■ What to do ■
You are to retype exactly the line with "- **动态上传进度**：渐变进度条，状态指示器" and every line after it in the entries below.

═════ The data ═════

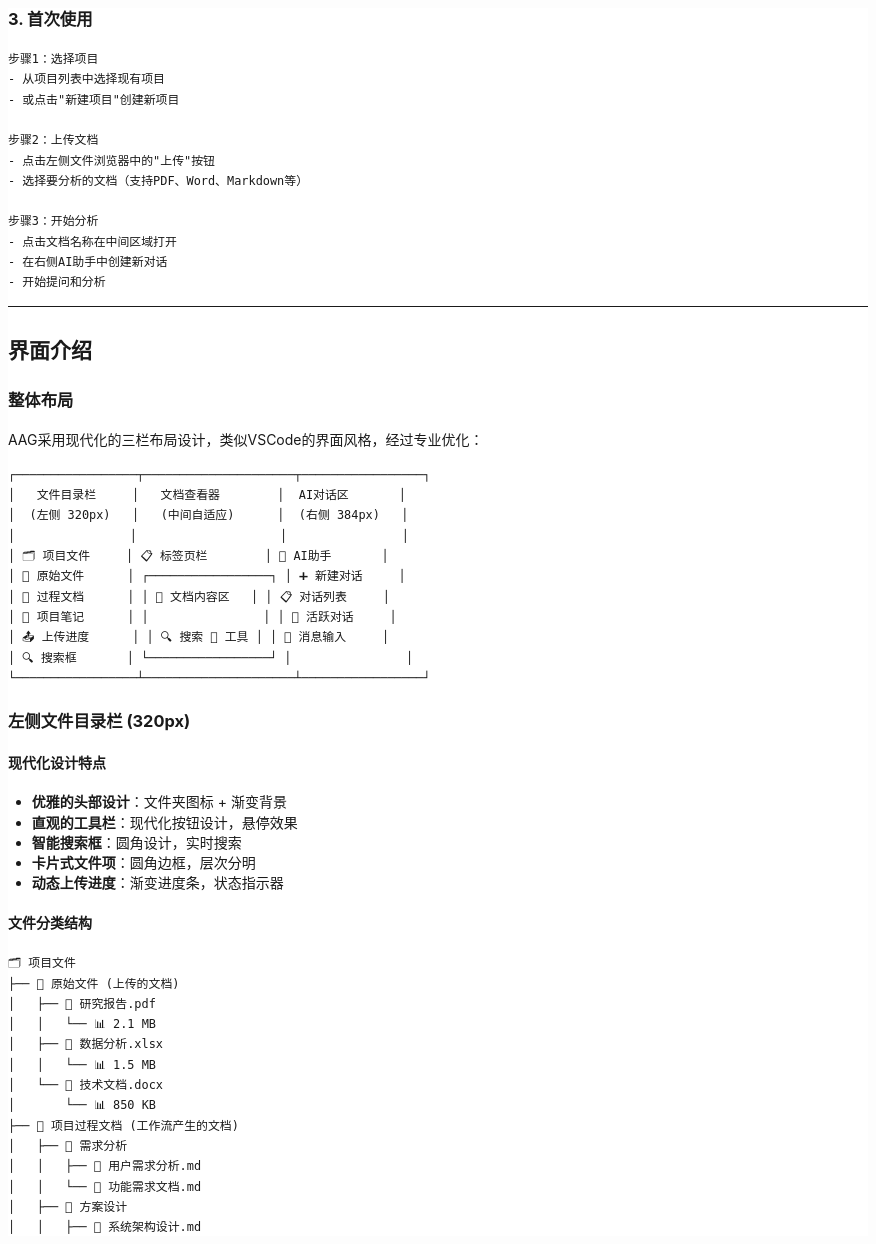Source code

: ### 3. 首次使用

```
步骤1：选择项目
- 从项目列表中选择现有项目
- 或点击"新建项目"创建新项目

步骤2：上传文档
- 点击左侧文件浏览器中的"上传"按钮
- 选择要分析的文档（支持PDF、Word、Markdown等）

步骤3：开始分析
- 点击文档名称在中间区域打开
- 在右侧AI助手中创建新对话
- 开始提问和分析
```

---

## 界面介绍

### 整体布局

AAG采用现代化的三栏布局设计，类似VSCode的界面风格，经过专业优化：

```
┌─────────────────┬─────────────────────┬─────────────────┐
│   文件目录栏     │   文档查看器        │  AI对话区       │
│  (左侧 320px)   │   (中间自适应)      │  (右侧 384px)   │
│                │                    │                │
│ 🗂️ 项目文件     │ 📋 标签页栏        │ 🤖 AI助手       │
│ 📁 原始文件      │ ┌─────────────────┐ │ ➕ 新建对话     │
│ 📁 过程文档      │ │ 📄 文档内容区   │ │ 📋 对话列表     │
│ 📁 项目笔记      │ │                │ │ 💬 活跃对话     │
│ 📤 上传进度      │ │ 🔍 搜索 📐 工具 │ │ 📝 消息输入     │
│ 🔍 搜索框       │ └─────────────────┘ │                │
└─────────────────┴─────────────────────┴─────────────────┘
```

### 左侧文件目录栏 (320px)

#### 现代化设计特点
- **优雅的头部设计**：文件夹图标 + 渐变背景
- **直观的工具栏**：现代化按钮设计，悬停效果
- **智能搜索框**：圆角设计，实时搜索
- **卡片式文件项**：圆角边框，层次分明
- **动态上传进度**：渐变进度条，状态指示器

#### 文件分类结构

```
🗂️ 项目文件
├── 📁 原始文件 (上传的文档)
│   ├── 📄 研究报告.pdf
│   │   └── 📊 2.1 MB
│   ├── 📄 数据分析.xlsx
│   │   └── 📊 1.5 MB
│   └── 📄 技术文档.docx
│       └── 📊 850 KB
├── 📁 项目过程文档 (工作流产生的文档)
│   ├── 📁 需求分析
│   │   ├── 📄 用户需求分析.md
│   │   └── 📄 功能需求文档.md
│   ├── 📁 方案设计
│   │   ├── 📄 系统架构设计.md
```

═════

■ Expected answer ■
- **动态上传进度**：渐变进度条，状态指示器

#### 文件分类结构

```
🗂️ 项目文件
├── 📁 原始文件 (上传的文档)
│   ├── 📄 研究报告.pdf
│   │   └── 📊 2.1 MB
│   ├── 📄 数据分析.xlsx
│   │   └── 📊 1.5 MB
│   └── 📄 技术文档.docx
│       └── 📊 850 KB
├── 📁 项目过程文档 (工作流产生的文档)
│   ├── 📁 需求分析
│   │   ├── 📄 用户需求分析.md
│   │   └── 📄 功能需求文档.md
│   ├── 📁 方案设计
│   │   ├── 📄 系统架构设计.md
```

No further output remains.